OpenVPN Data Gatherer Analysis

This report details the internal mechanics of openvpn_gatherer_v3.py, responsible for collecting, processing, and storing OpenVPN usage metrics.

1. Raw Data Collection (run_monitoring_cycle)

The gatherer runs a continuous loop (default interval: 10 seconds).

A. Log Parsing

  • Source: /var/log/openvpn/openvpn-status.log (Status File v2, CSV format).
  • Target Fields: Common Name, Real Address, Bytes Sent, Bytes Received.
  • Filtering: Only lines starting with CLIENT_LIST.

B. Delta Calculation (update_client_status_and_bytes)

The log provides lifetime counters for a session. The gatherer calculates the traffic delta (increment) since the last check.

  • Logic: Increment = Current Value - Last Saved Value.
  • Reset Detection: If Current Value < Last Saved Value, it assumes a session/server restart and counts the entire Current Value as the increment.

C. Rate Calculation

  • Speed: Calculated as Increment * 8 / (Interval * 1_000_000) to get Mbps.
  • Storage: Raw samples (10s resolution) including speed and volume are stored in the usage_history table.

2. Data Aggregation (TSDB)

To support long-term statistics without storing billions of rows, the TimeSeriesAggregator performs real-time rollups into 5 aggregated tables using an UPSERT strategy (Insert or update sum).

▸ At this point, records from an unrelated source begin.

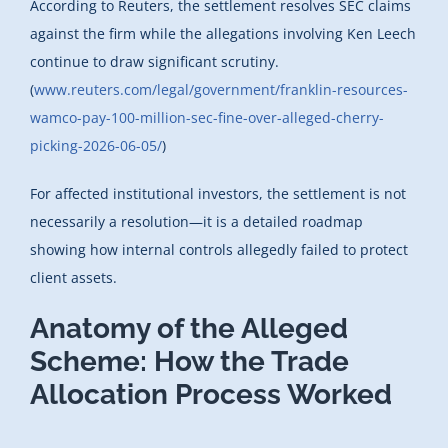
According to Reuters, the settlement resolves SEC claims
against the firm while the allegations involving Ken Leech
continue to draw significant scrutiny.
(
www.reuters.com/legal/government/franklin-resources-
wamco-pay-100-million-sec-fine-over-alleged-cherry-
picking-2026-06-05/
)
For affected institutional investors, the settlement is not
necessarily a resolution—it is a detailed roadmap
showing how internal controls allegedly failed to protect
client assets.
Anatomy of the Alleged
Scheme: How the Trade
Allocation Process Worked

Table Resolution Timestamp Alignment Retention (Default)
usage_history 10 sec Exact time 7 Days
stats_5min 5 min 00:00, 00:05... 14 Days
stats_15min 15 min 00:00, 00:15... 28 Days
stats_hourly 1 Hour XX:00:00 90 Days
stats_6h 6 Hours 00:00, 06:00, 12:00... 180 Days
stats_daily 1 Day 00:00:00 365 Days

Logic: Every 10s cycle, the calculated Increment is added to the sum of all relevant overlapping buckets. A single 5MB download contributes immediately to the current 5min, 15min, Hourly, 6h, and Daily counters simultaneously.

3. Data Retention

A cleanup job runs once every 24 hours (on day change).

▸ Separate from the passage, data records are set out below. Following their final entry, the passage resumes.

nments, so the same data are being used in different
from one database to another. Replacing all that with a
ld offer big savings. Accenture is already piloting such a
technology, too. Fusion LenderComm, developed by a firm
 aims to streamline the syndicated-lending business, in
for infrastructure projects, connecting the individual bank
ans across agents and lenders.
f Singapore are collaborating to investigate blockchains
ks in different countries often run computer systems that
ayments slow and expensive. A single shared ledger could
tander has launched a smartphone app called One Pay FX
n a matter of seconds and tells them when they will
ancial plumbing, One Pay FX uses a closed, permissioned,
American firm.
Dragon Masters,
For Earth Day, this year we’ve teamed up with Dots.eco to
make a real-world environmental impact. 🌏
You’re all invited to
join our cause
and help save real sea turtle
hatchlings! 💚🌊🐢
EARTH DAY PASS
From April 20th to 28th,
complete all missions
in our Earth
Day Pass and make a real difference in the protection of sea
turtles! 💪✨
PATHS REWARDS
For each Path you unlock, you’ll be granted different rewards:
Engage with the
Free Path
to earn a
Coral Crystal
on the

  • It executes DELETE FROM table WHERE timestamp < cutoff_date.
  • Thresholds are configurable in config.ini under [retention].

Summary

The system employs a "Write-Optimized" approach. Instead of calculating heavy aggregates on-read (which would be slow), it pre-calculates them on-write. This ensures instant dashboard loading times even with years of historical data.